* **BRIEF**
Leaving the images out, output each entry below exactly.

■ ■ ■ ■ ■

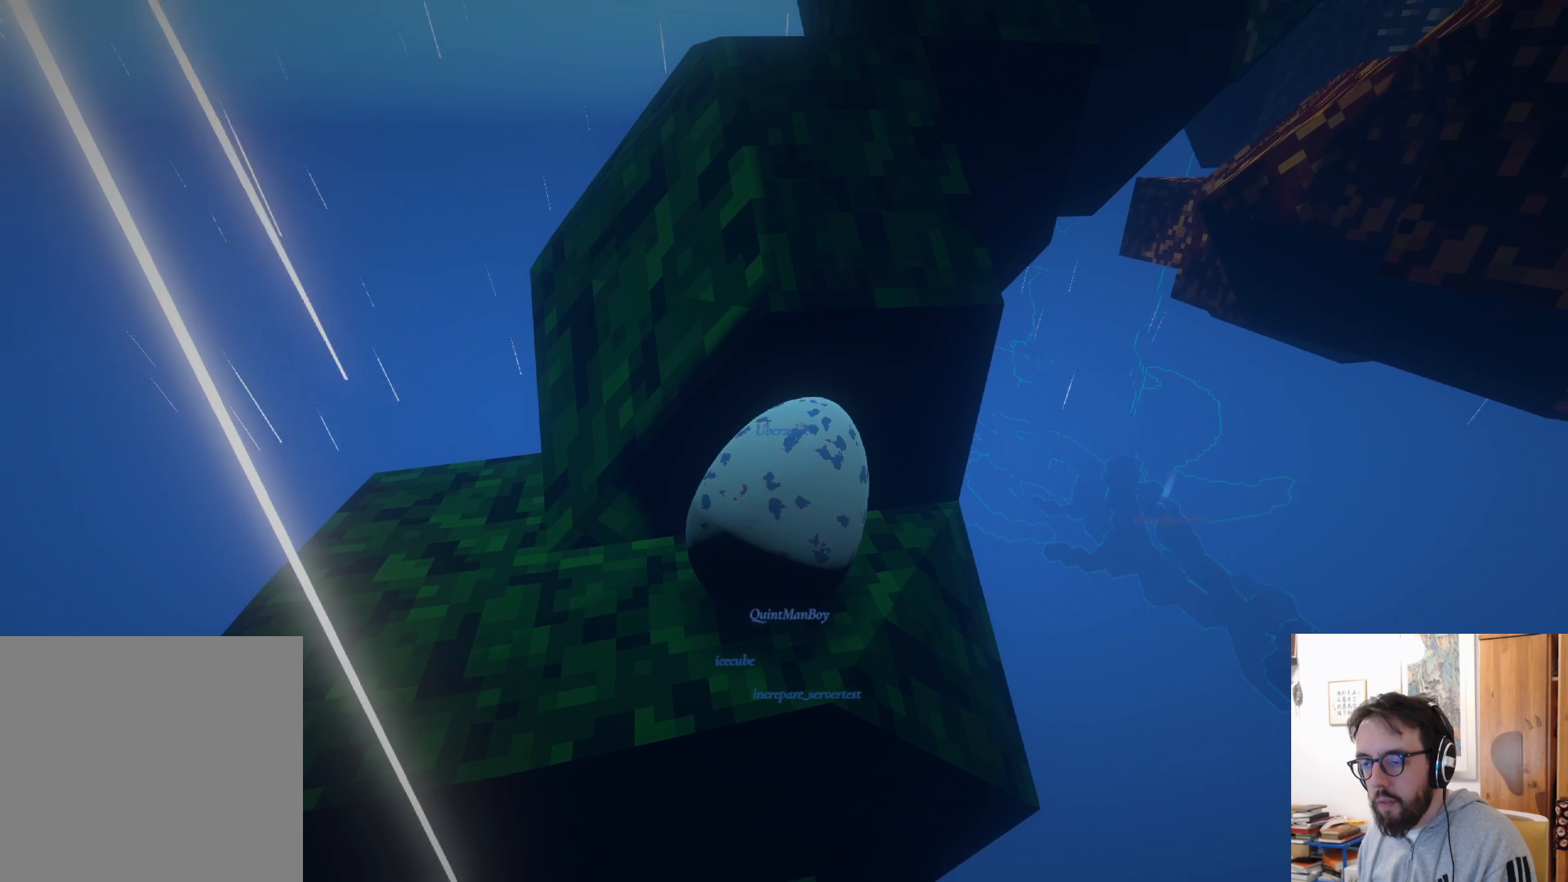
{"buttons": [], "left_stick": "center", "right_stick": "down", "events": [[483, "right_stick", "down"]]}
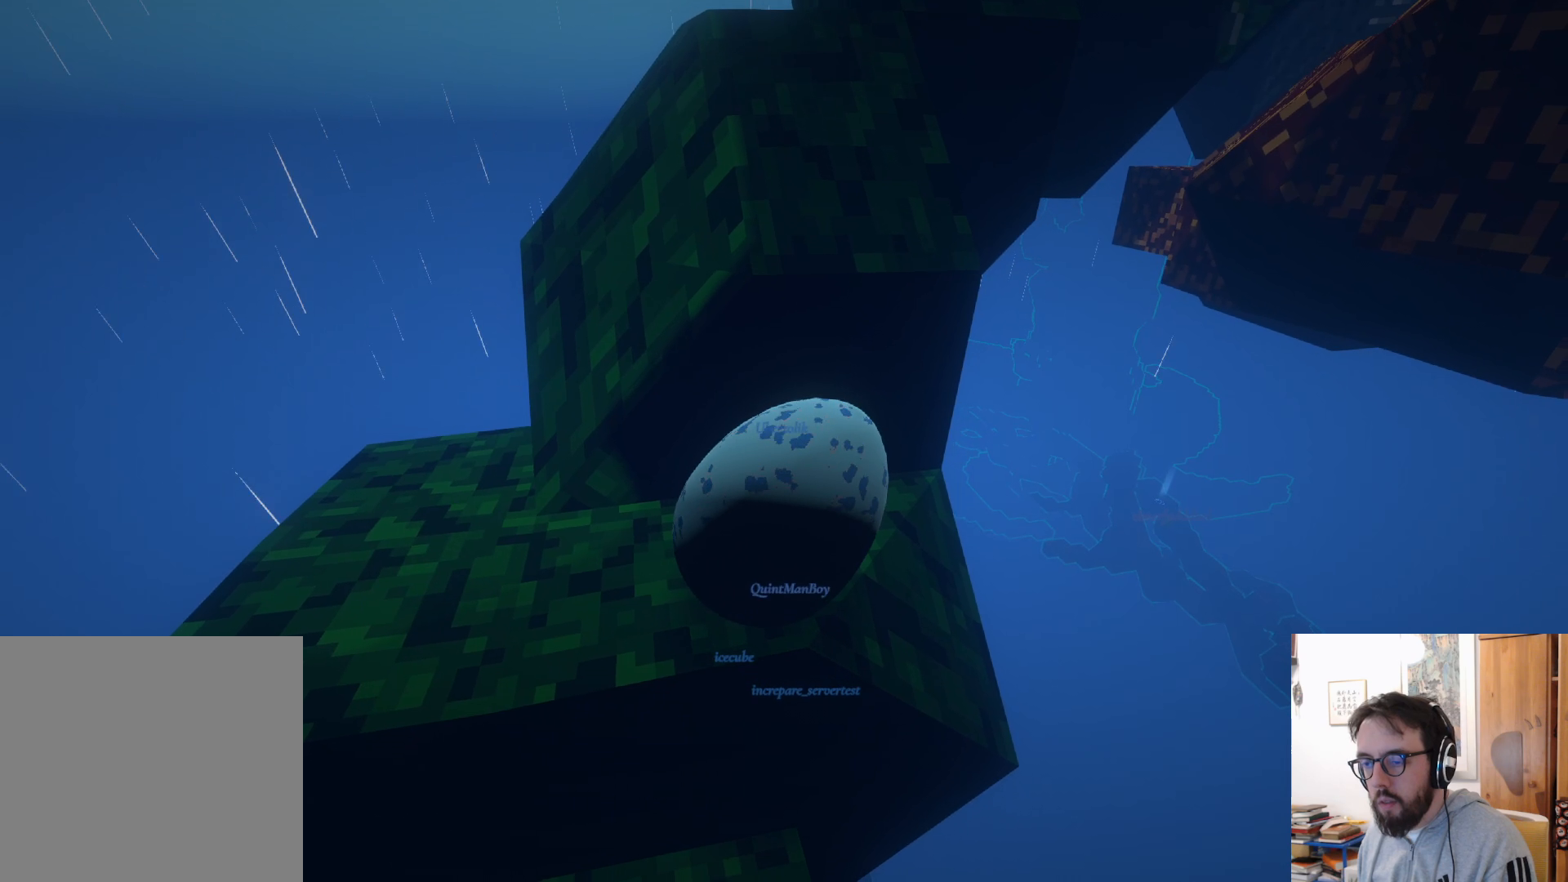
{"buttons": [], "left_stick": "up", "right_stick": "center", "events": [[233, "right_stick", "center"], [350, "L2", "down"], [417, "L2", "up"], [500, "left_stick", "up"]]}
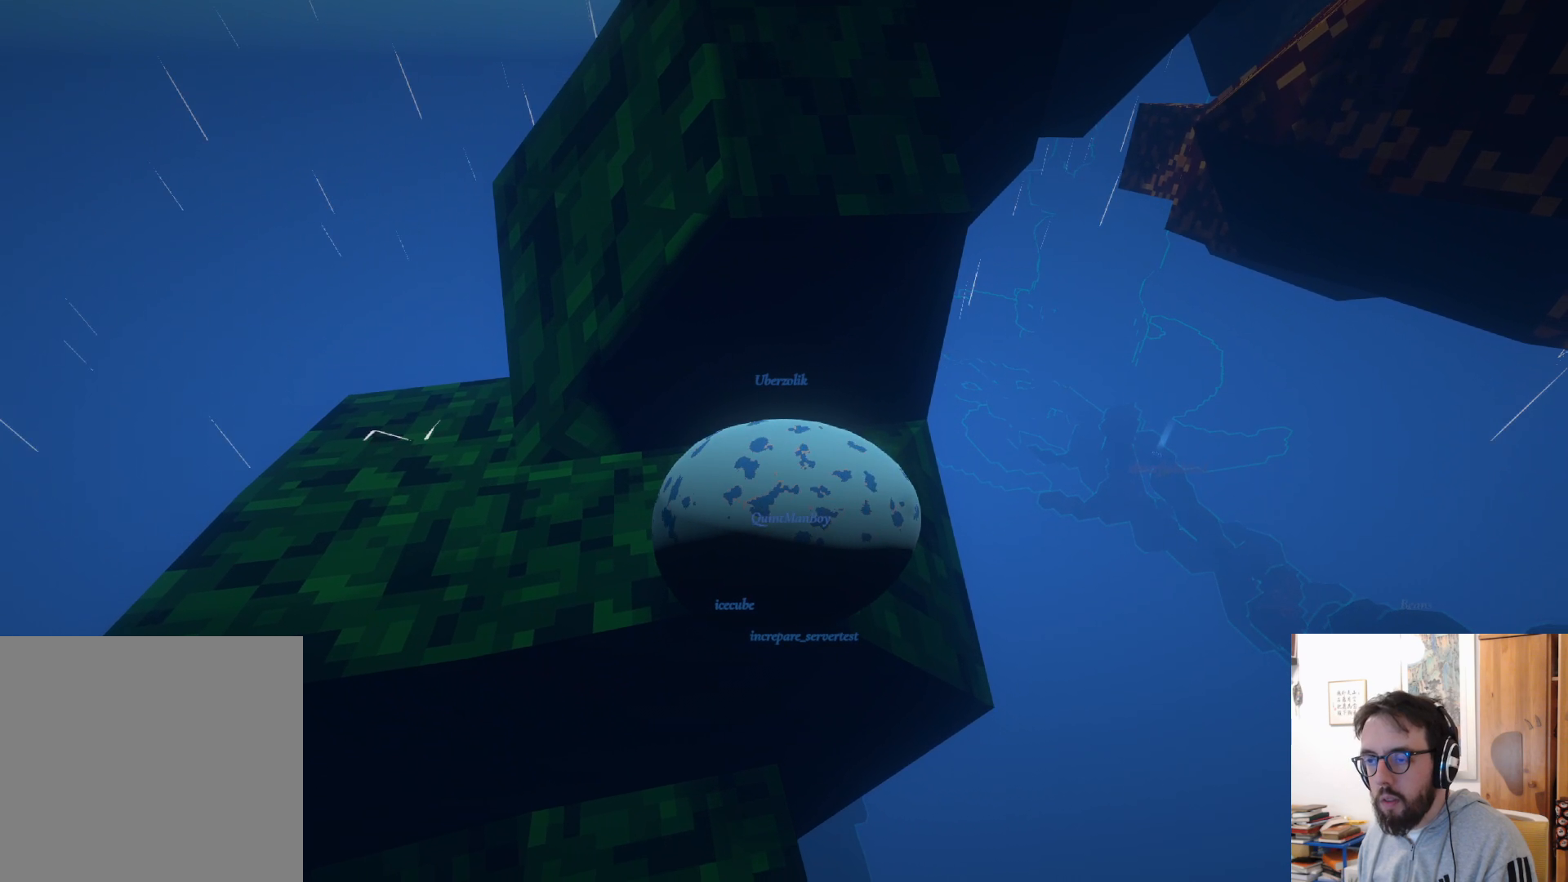
{"buttons": [], "left_stick": "up", "right_stick": "center", "events": []}
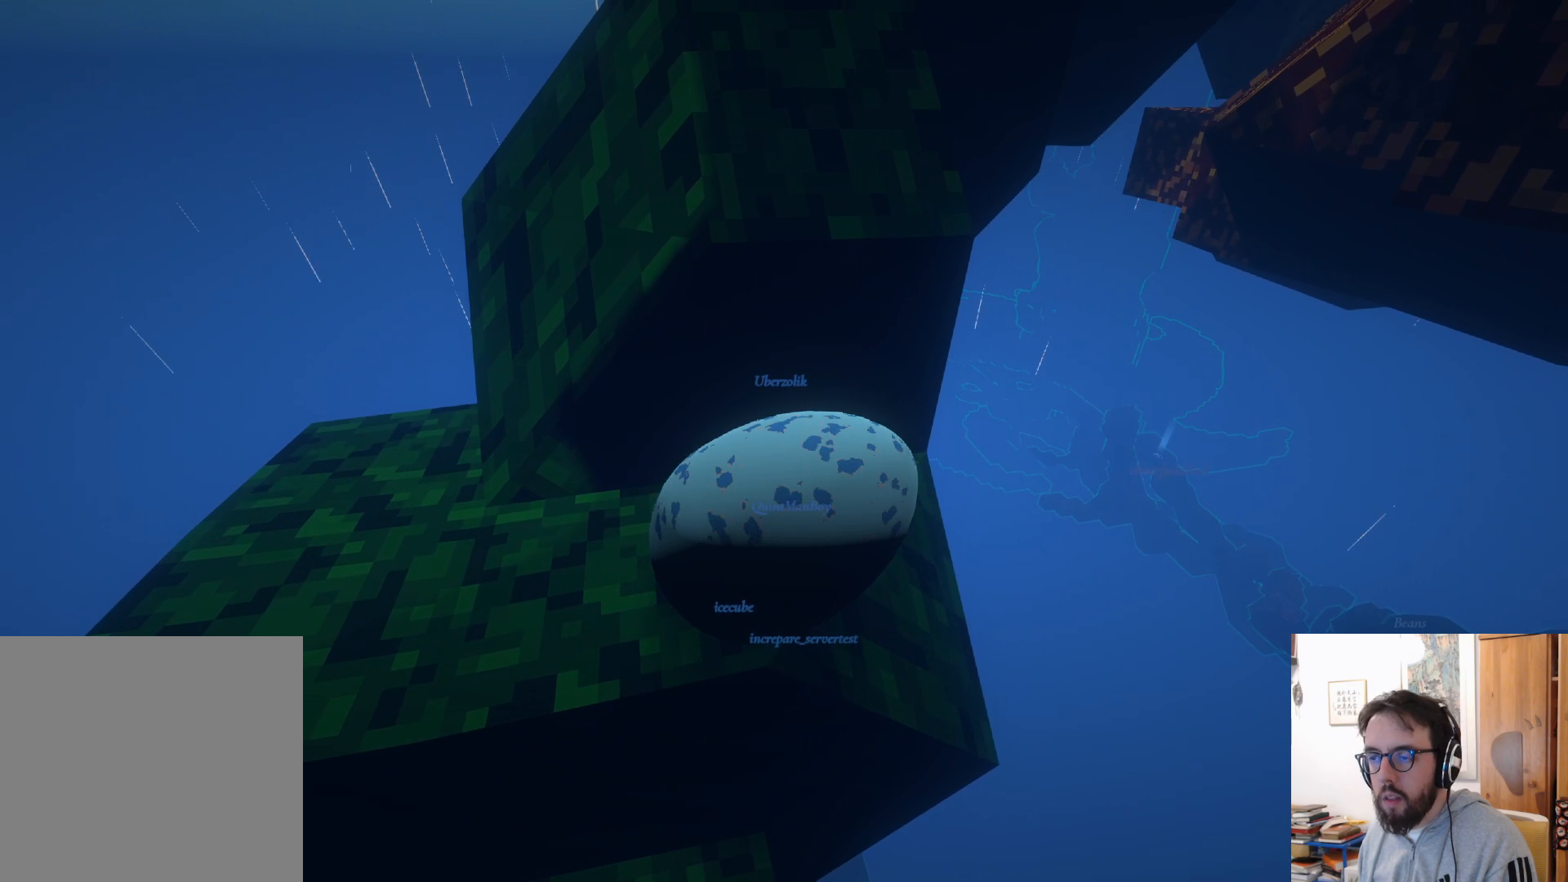
{"buttons": [], "left_stick": "up", "right_stick": "center", "events": [[33, "A", "down"], [417, "A", "up"]]}
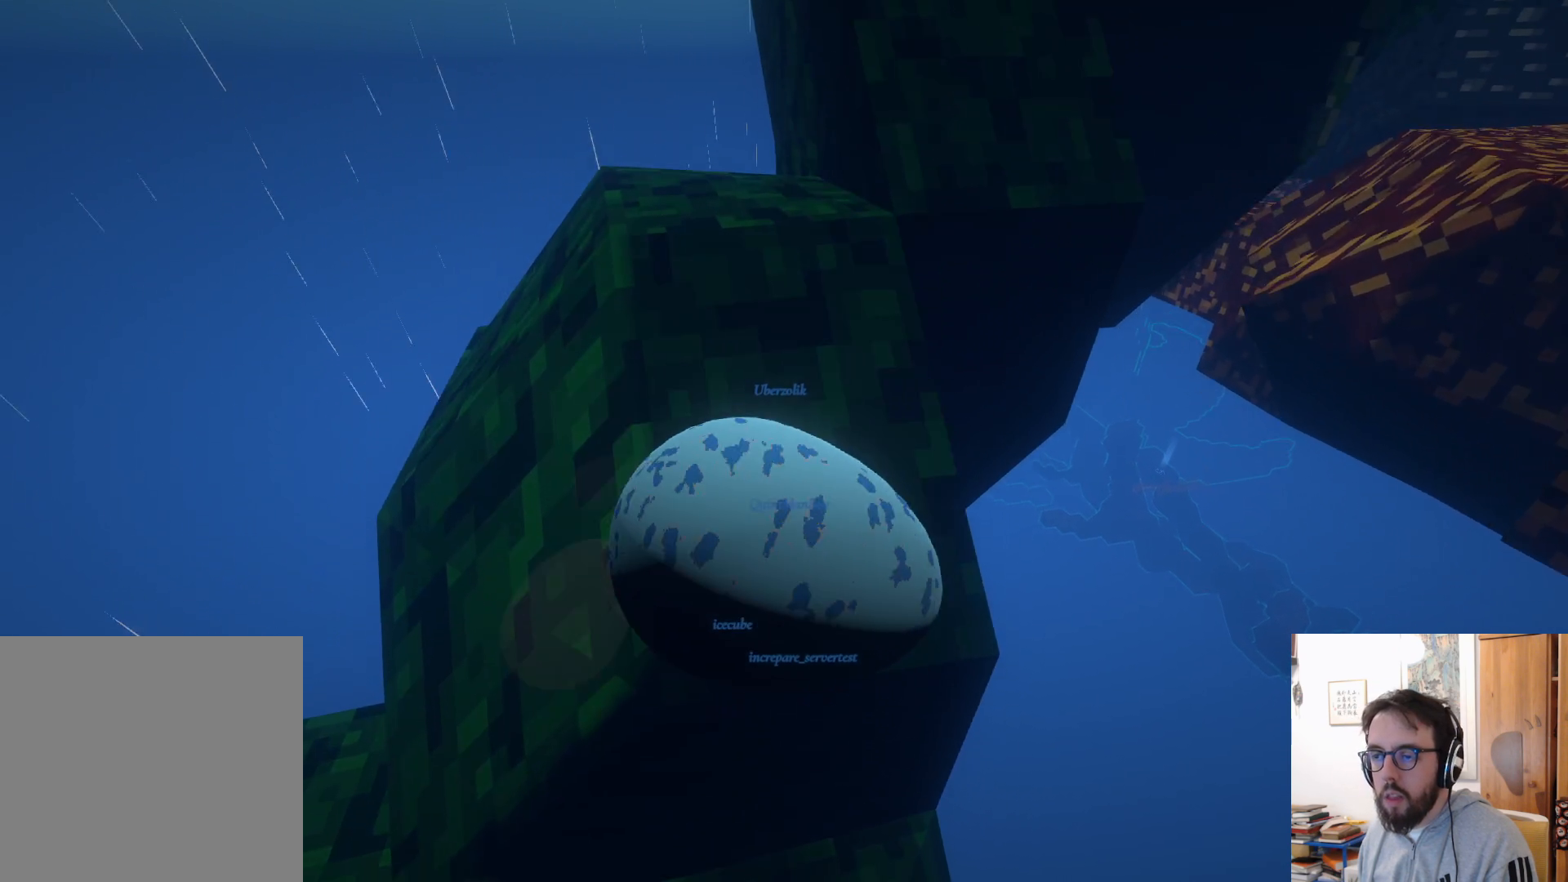
{"buttons": [], "left_stick": "up", "right_stick": "center", "events": []}
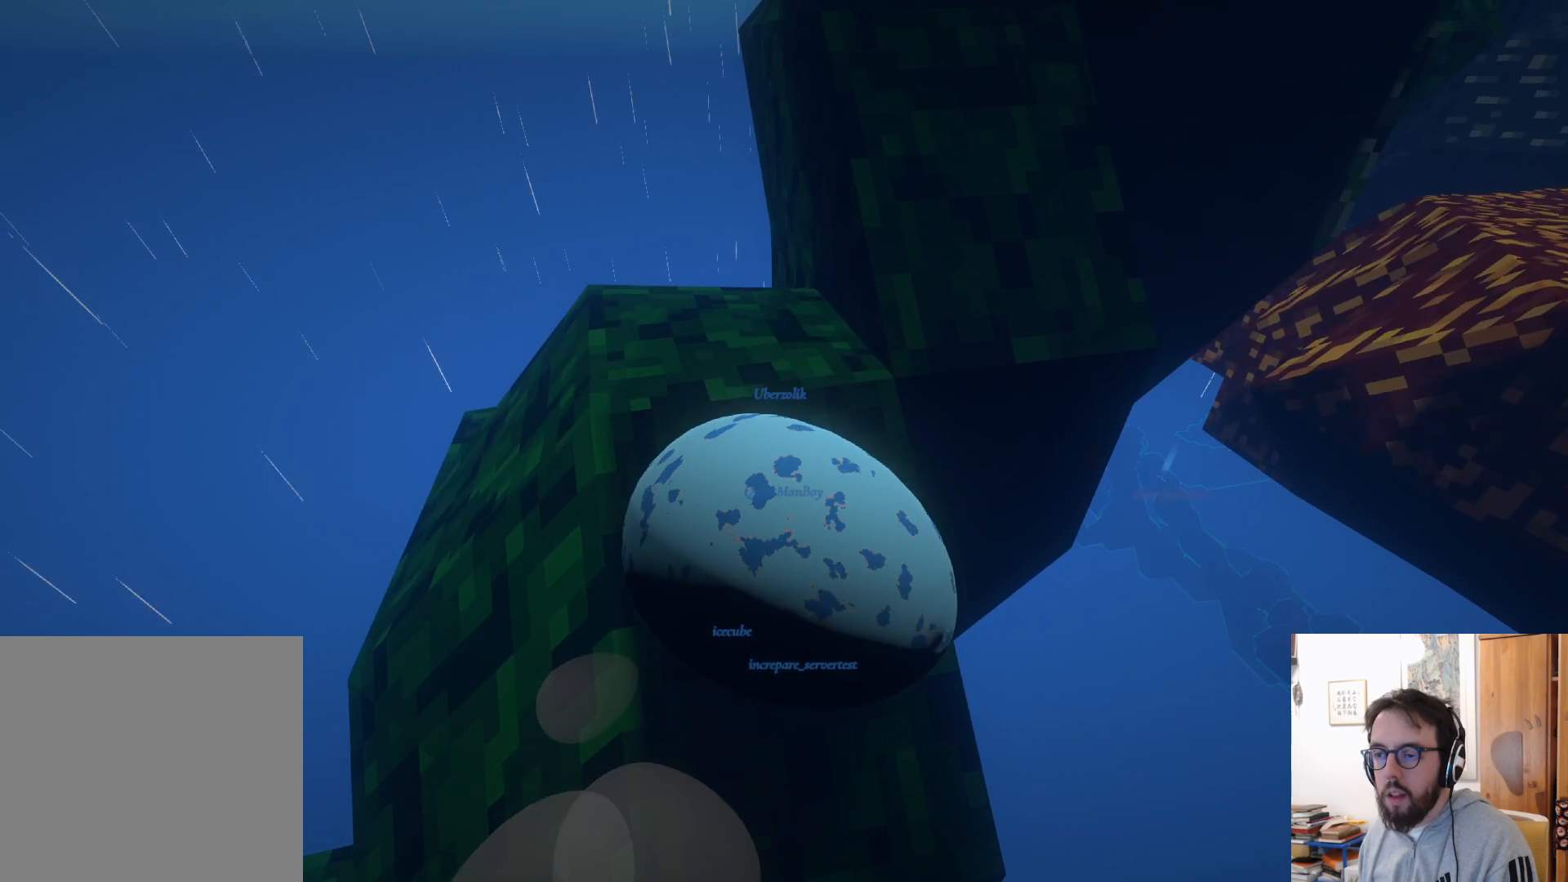
{"buttons": [], "left_stick": "up-left", "right_stick": "center", "events": [[67, "left_stick", "up-left"]]}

■ ■ ■ ■ ■

* **TASK RESULT**
{"buttons": [], "left_stick": "center", "right_stick": "down", "events": [[483, "right_stick", "down"]]}
{"buttons": [], "left_stick": "up", "right_stick": "center", "events": [[233, "right_stick", "center"], [350, "L2", "down"], [417, "L2", "up"], [500, "left_stick", "up"]]}
{"buttons": [], "left_stick": "up", "right_stick": "center", "events": []}
{"buttons": [], "left_stick": "up", "right_stick": "center", "events": [[33, "A", "down"], [417, "A", "up"]]}
{"buttons": [], "left_stick": "up", "right_stick": "center", "events": []}
{"buttons": [], "left_stick": "up-left", "right_stick": "center", "events": [[67, "left_stick", "up-left"]]}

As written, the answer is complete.